We extracted all variants that were within exons and introns of the genes and identified the haplotypes that were carried by each genotyped individual in each gene. For each gene, including introns, strings of phased alleles were compared to define haplotypes carried by each individual in each parental chromosome. Strings of alleles that were identical (with a mismatch threshold) between two individuals were considered to be the same haplotype, while strings with more than two mismatches were considered as different haplotypes to account for sequencing or phasing errors. Then, we calculated haplotype homozygosities based on the pooled frequency of the two most common haplotypes (H12), which is used as a test statistic for detection of selective sweeps, and has been shown to be sensitive to soft sweeps .

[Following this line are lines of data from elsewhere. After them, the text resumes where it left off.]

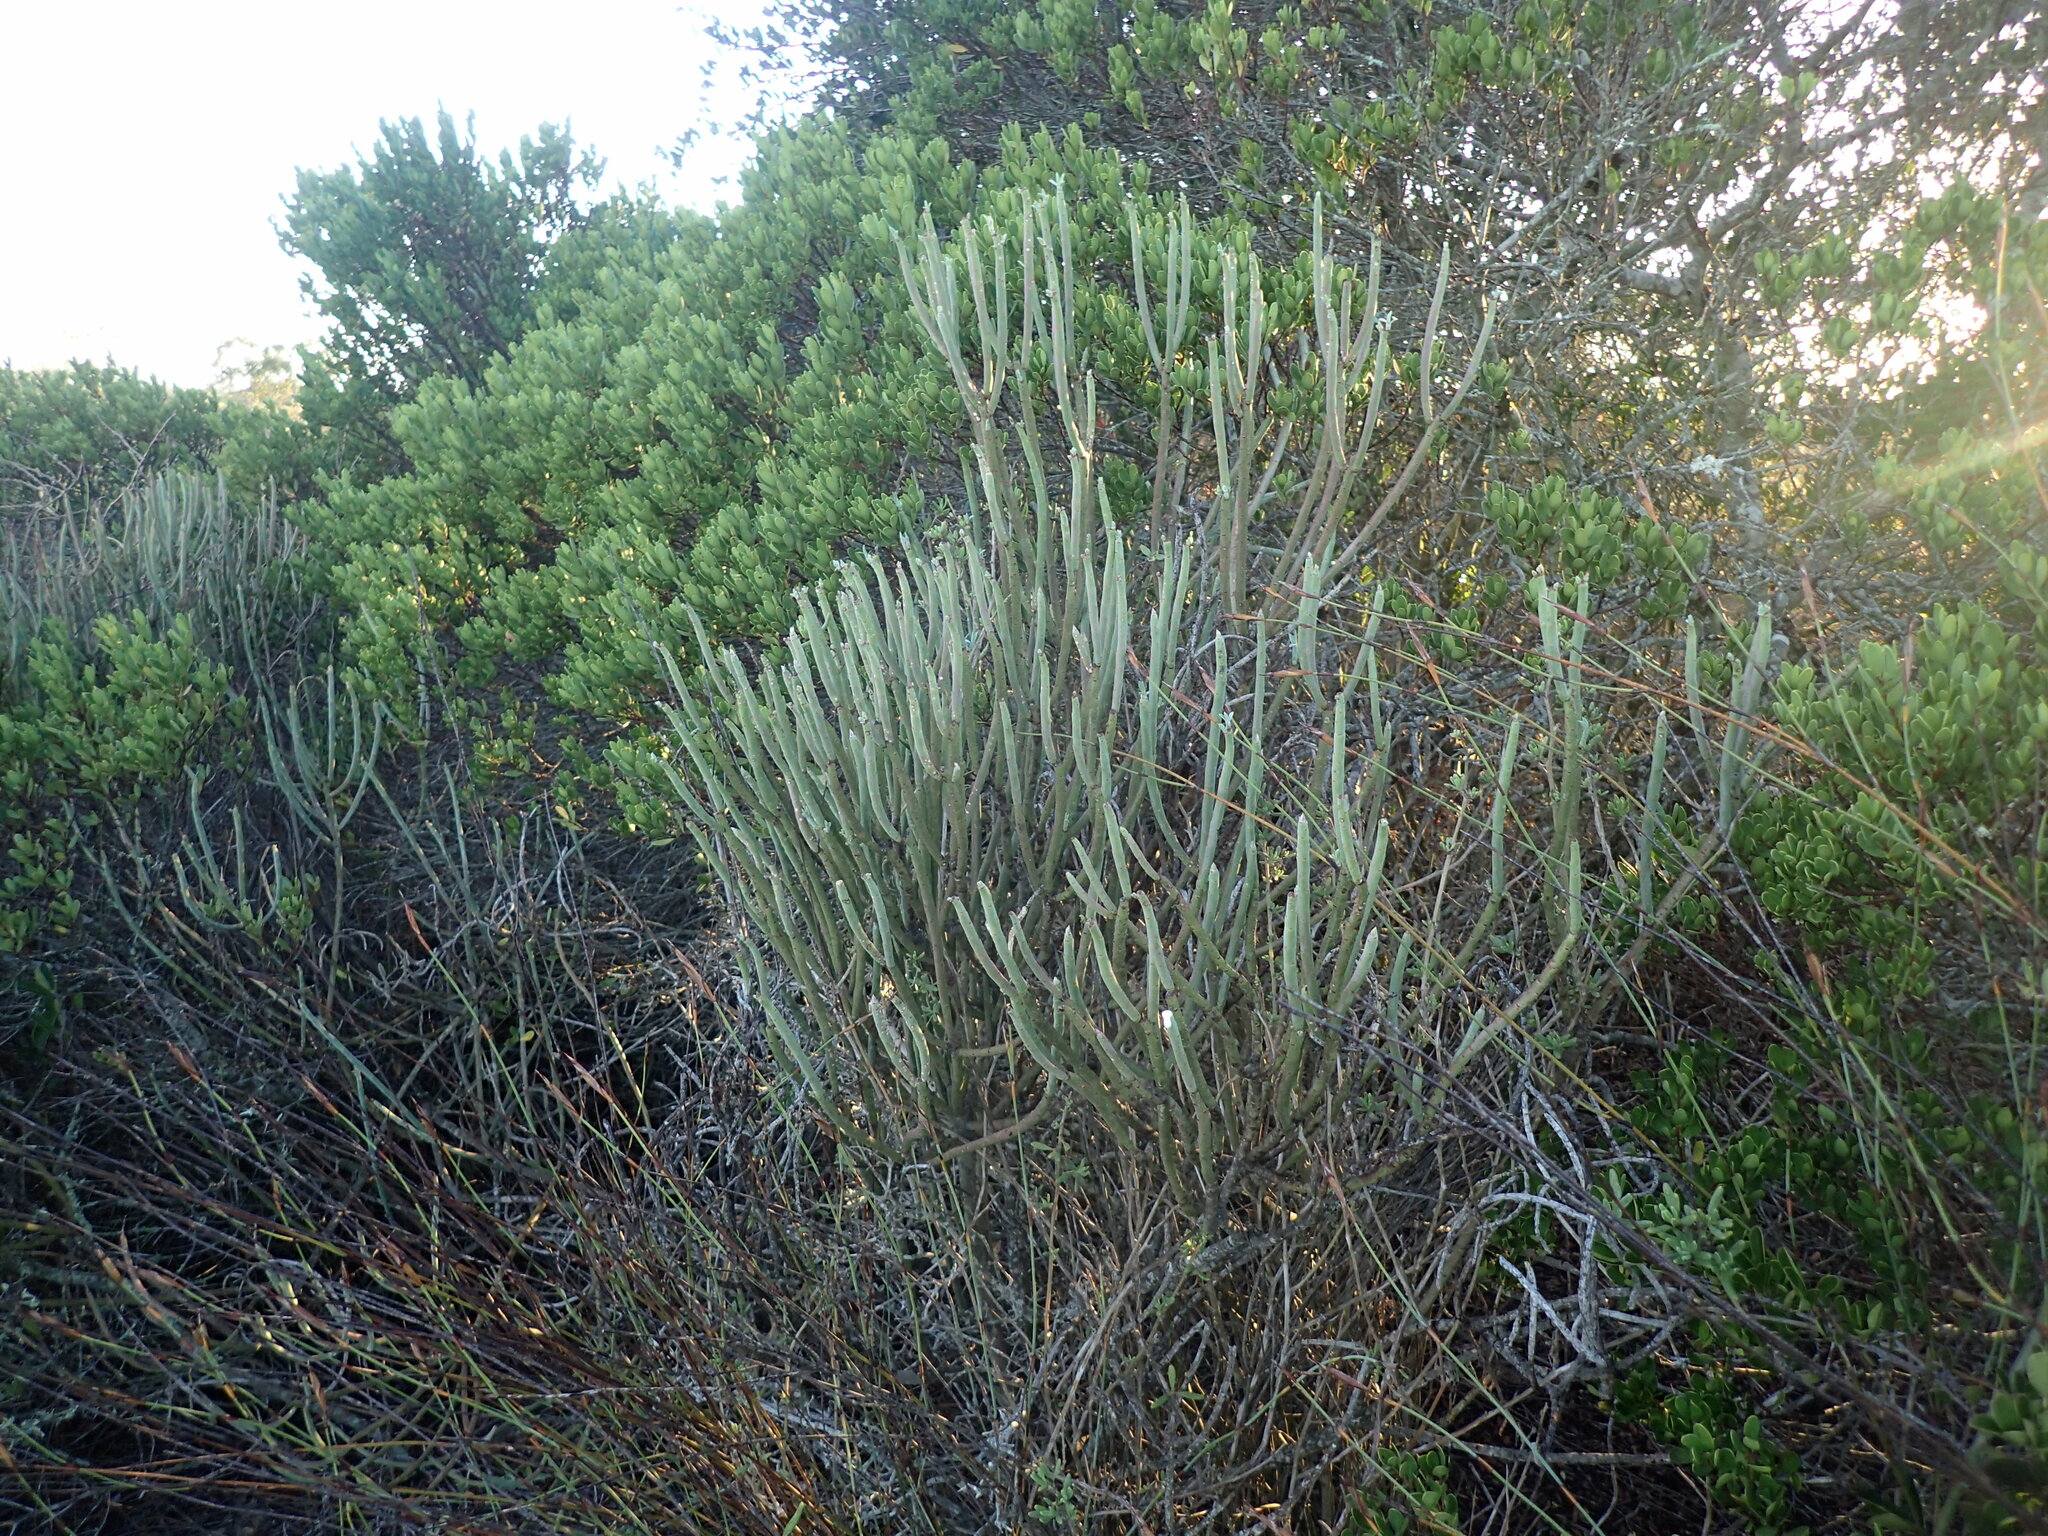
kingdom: Plantae
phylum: Tracheophyta
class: Magnoliopsida
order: Malpighiales
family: Euphorbiaceae
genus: Euphorbia
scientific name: Euphorbia mauritanica
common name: Jackal's-food
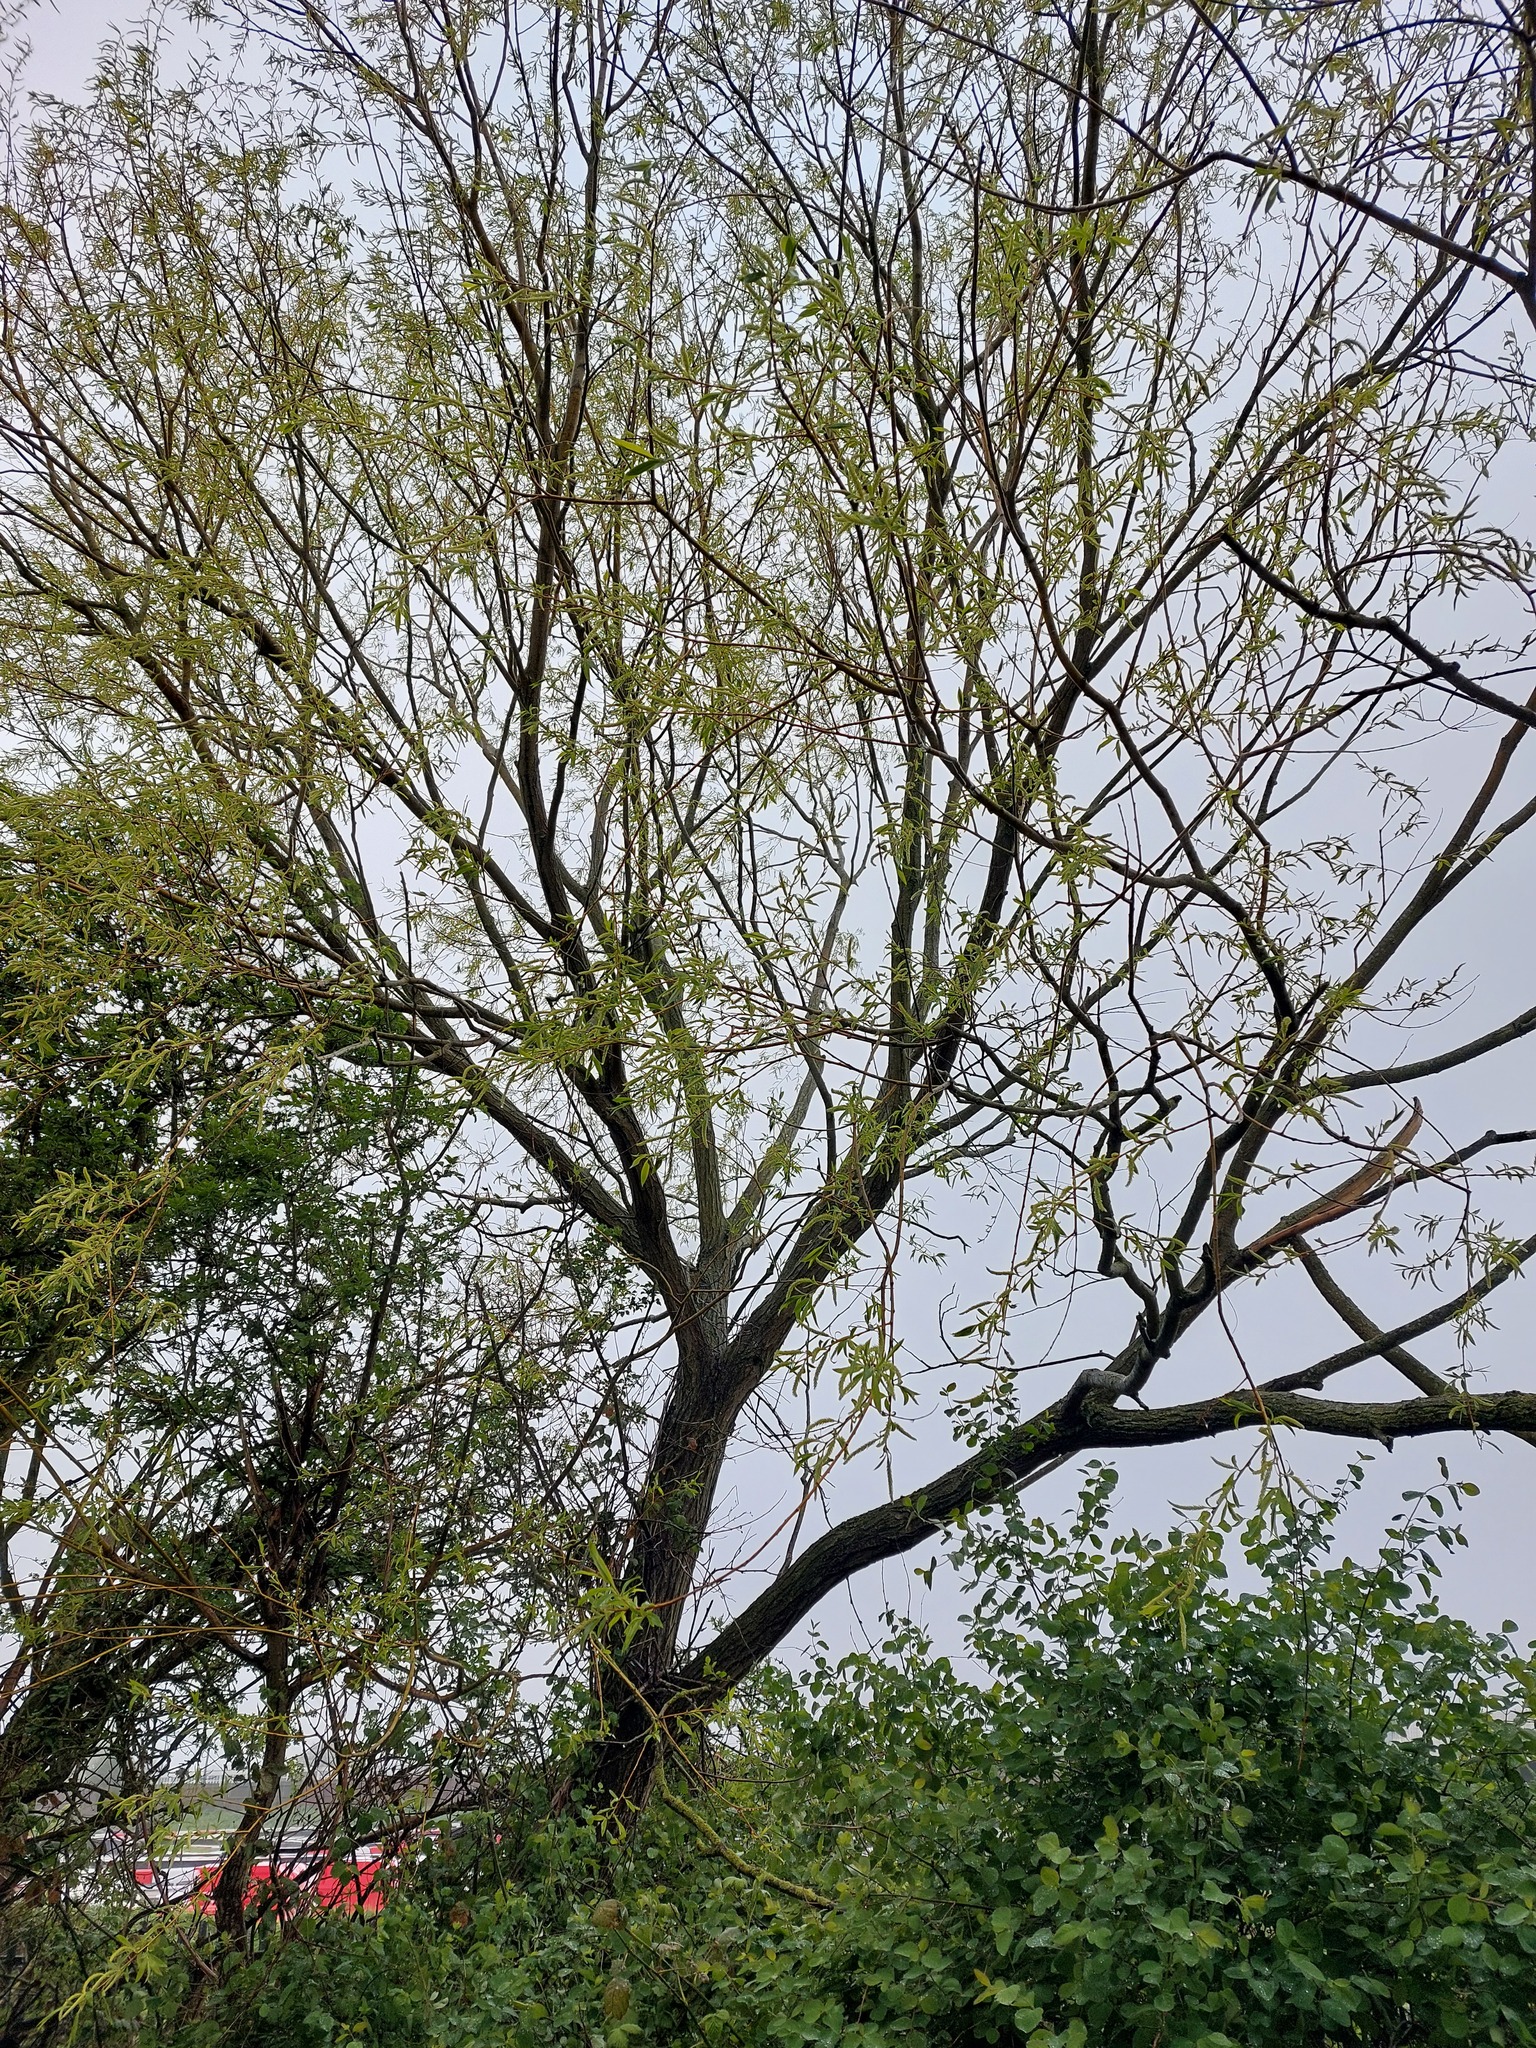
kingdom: Plantae
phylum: Tracheophyta
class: Magnoliopsida
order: Malpighiales
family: Salicaceae
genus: Salix
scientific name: Salix fragilis
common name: Crack willow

Gene ontology enrichment of gene lists
We downloaded gene ontology (GO) biological process terms for all Ensembl genes from BioMart , and ranked enriched biological processes based on p values from a Fisher’s exact test of independence. For comparison, we extracted the genes found to be under positive selection in the pig, based on dN/dS ratio in , and mapped their names to Ensembl gene identifiers with BioMart. We found enriched biological process terms in this gene list in the same way as in our data, and identified the overlap of genes with enriched gene ontology terms between the two lists.